Creates a federal consumer-protection prohibition on commercially compensated conversion therapy, empowers the FTC and state attorneys general to sue, and narrows exceptions to gender-affirming care and neutral counseling.

The Brief

The Therapeutic Fraud Prevention Act of 2025 makes it unlawful for any person to provide, advertise, or knowingly facilitate conversion therapy when the practice is commercially compensated. The bill defines conversion therapy broadly as any practice that seeks to change an individual’s sexual orientation or gender identity, and it excludes gender-affirming treatment and sexual-orientation‑neutral support or safety-focused interventions.

Rather than treating conversion therapy as a health‑licensing violation, the bill frames it as an unfair or deceptive act under the FTC Act. The Federal Trade Commission may promulgate rules, investigate, and use its full enforcement toolkit; the Attorney General can bring federal civil suits; and state attorneys general may sue on behalf of residents with a required notice-and-intervention regime for the FTC.

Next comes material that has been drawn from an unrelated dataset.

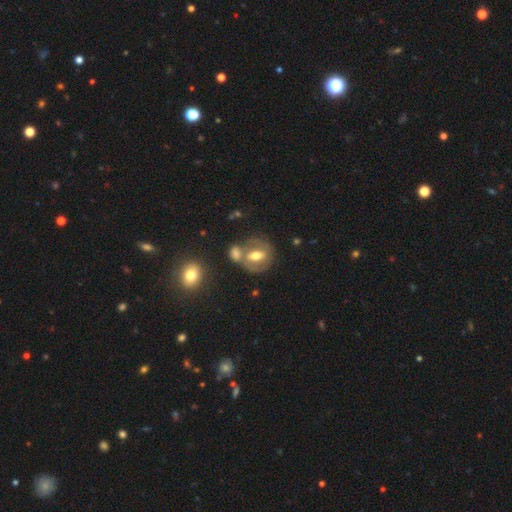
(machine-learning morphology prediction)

The statute targets providers, advertisers, platforms, and vendors who receive payment tied to conversion therapy while carving out a First Amendment protection for certain products or services.

At a Glance

What It Does

The bill prohibits providing, advertising, or knowingly facilitating conversion therapy when monetary compensation (direct or through an integral product/service) is involved, while exempting gender-transition care and neutral support. It treats violations as unfair or deceptive practices under the FTC Act, giving the FTC rulemaking and enforcement powers and permitting federal and state civil actions.

Who It Affects

Licensed clinicians, counselors, religious or lay counselors who receive payment, advertisers and online platforms that host or place ads for conversion services, and companies selling products or services integral to those practices. State attorneys general and the Department of Justice gain enforcement pathways as well.

Why It Matters

This bill shifts enforcement of conversion‑therapy prohibitions into consumer‑protection law at the federal level, creating a uniform statutory framing and a new target set (advertising, facilitation, and commerce). It creates novel tensions with free‑speech, religious‑liberty claims and with state licensing regimes because it proceeds through the FTC rather than health licensing boards.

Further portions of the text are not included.